Soft, delicate, graceful and gentle - these are the words that come to mind as one moves through the pages of Mary Yukari Waters’ The Laws of Evening. Waters debut collection of short stories has as its underlying theme Japan during the post-Second World War years. Though set in the WWII era, Waters’ book is no tale of battles, warriors, soldiers or politicians. Instead she writes about the widowed women, the orphaned children, the old parents - those left in the wake of war who must follow through its aftermath and struggle to bring a semblance of stability to their own lives.

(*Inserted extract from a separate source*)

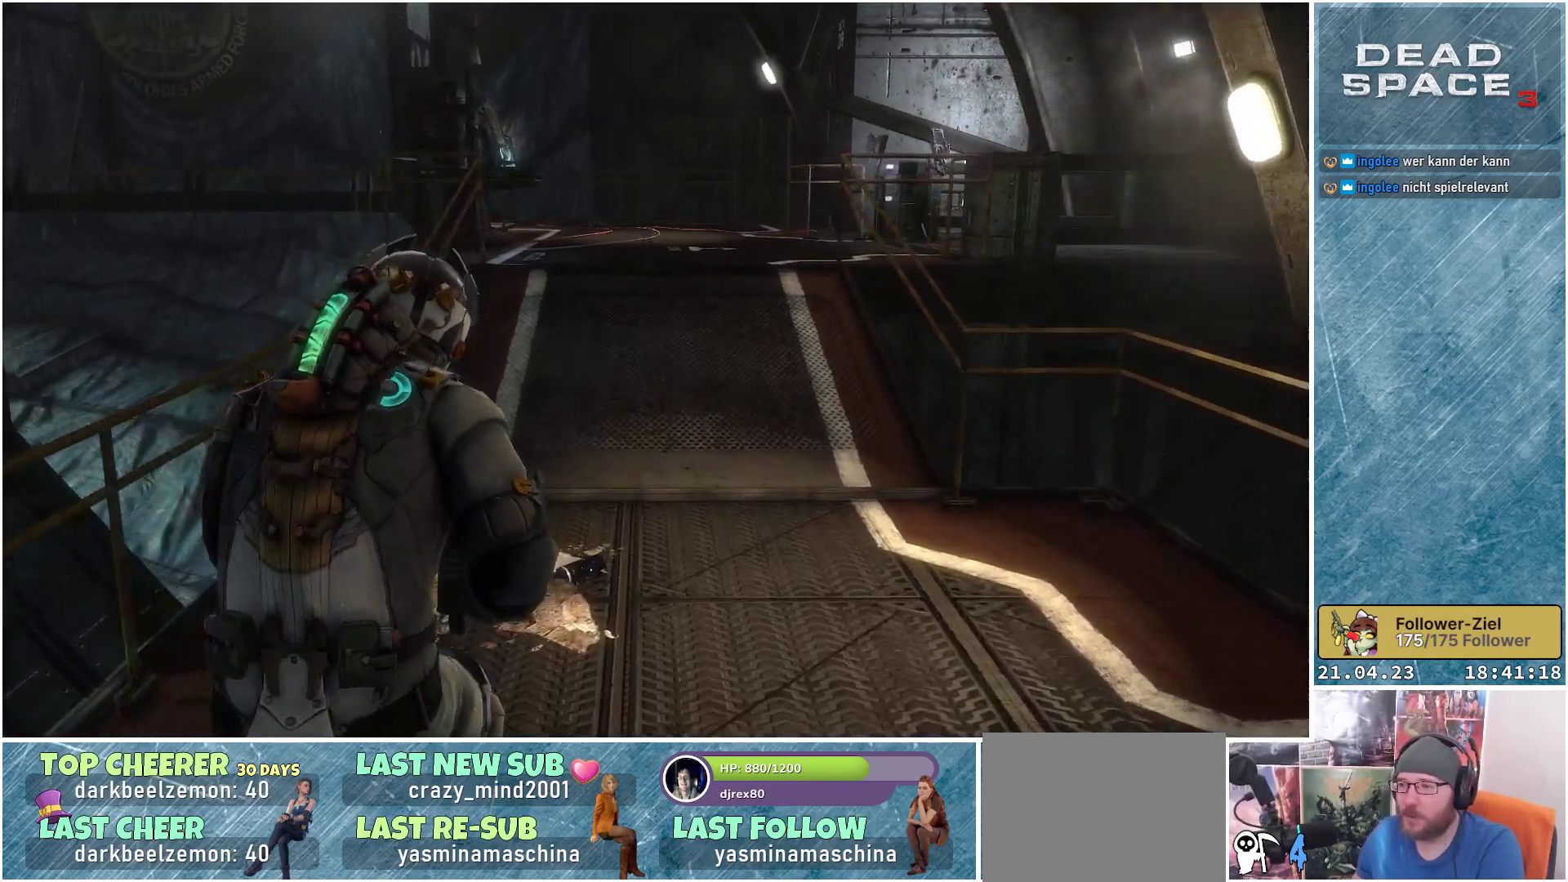
{"buttons": [], "left_stick": "up", "right_stick": "center", "events": [[83, "right_stick", "up"], [217, "right_stick", "center"]]}
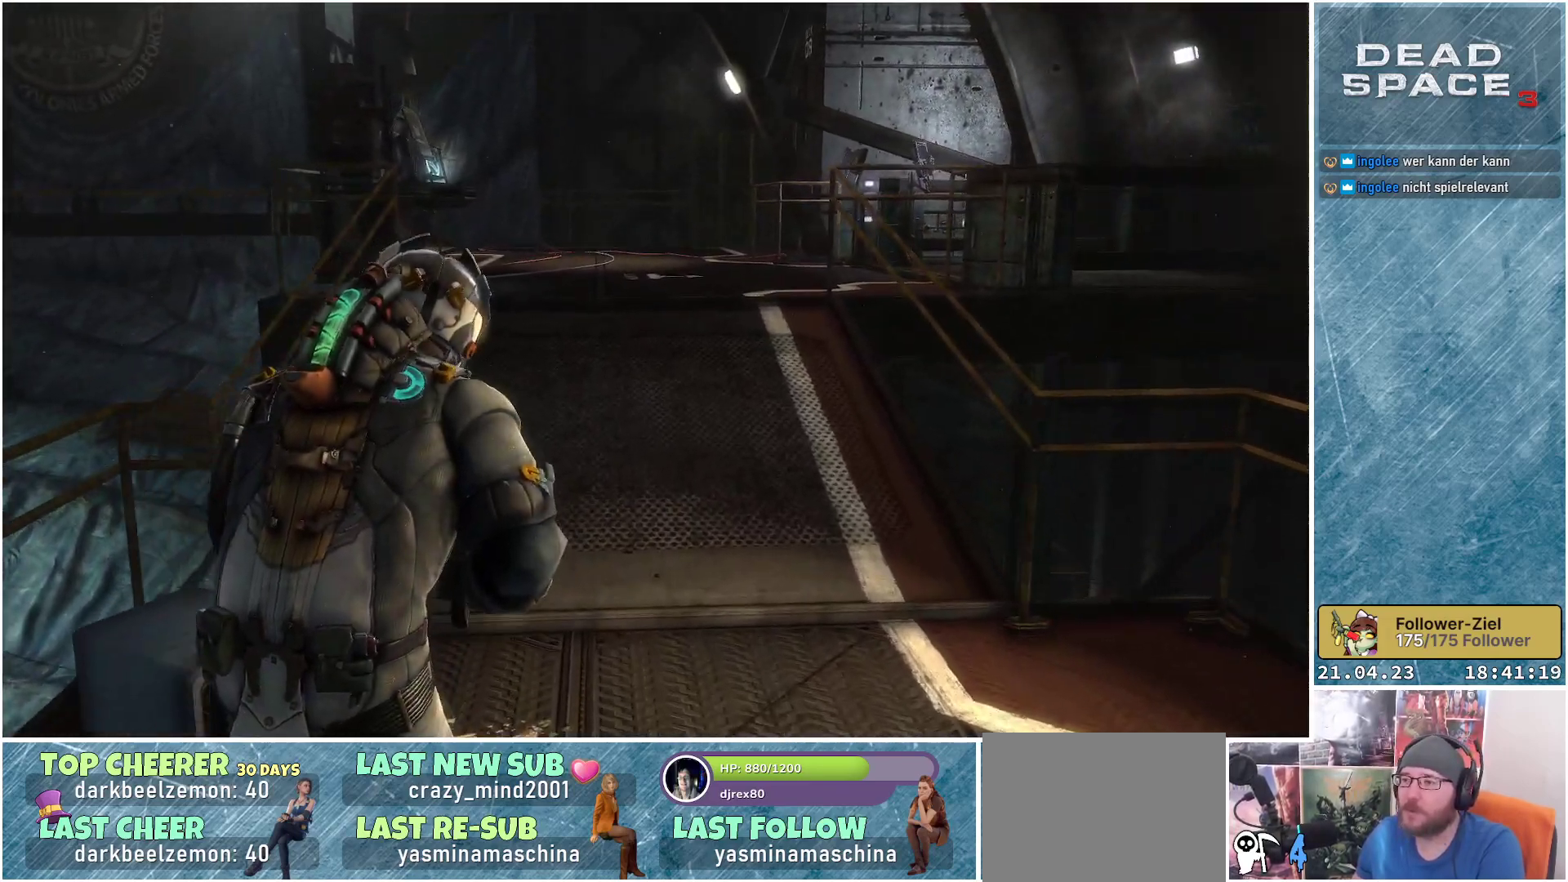
{"buttons": [], "left_stick": "up", "right_stick": "center", "events": []}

Each story is also a celebration of the indomitable human spirit. Although Waters refrains from narrating dramatic sequences or events, the feeling of loss is conveyed in a very unobtrusive way. The slow demise of the traditional Japanese culture, the gradual fading away of practices like the tea ceremony, the correct degree of bowing, the art of flower arrangement are apparent while Waters’ characters attempt to rise in subdued and understated ways over human failures and foibles. This understated and gentle treatment of the plots is in essence the greatest strength of the book.
In “Shibusa”, the manner in which the stoic Goto conducts herself so as to not embarrass Nishimato, an old acquaintance who has fallen into bad times, is very touching. Goto lives alone, yet we are told only in passing, without much fanfare, of how her husband and son were killed by bombs a few years back. In “Aftermath” a mother watches the new Western influences of bread, cheese and baseball creep up on her small son and feels saddened by the fact that he will reminisce over the wrong things of childhood later in life. In “Rationing”, a son finally understands and penetrates his father’s mask, a mask worn thorough the war years of loss, defeat, surrender, and later the rebuilding of the new Japan.
With The Laws of Evening, Mary Yukari Waters makes a brilliant debut and leaves her readers hankering for more. Her next book will most certainly be eagerly awaited.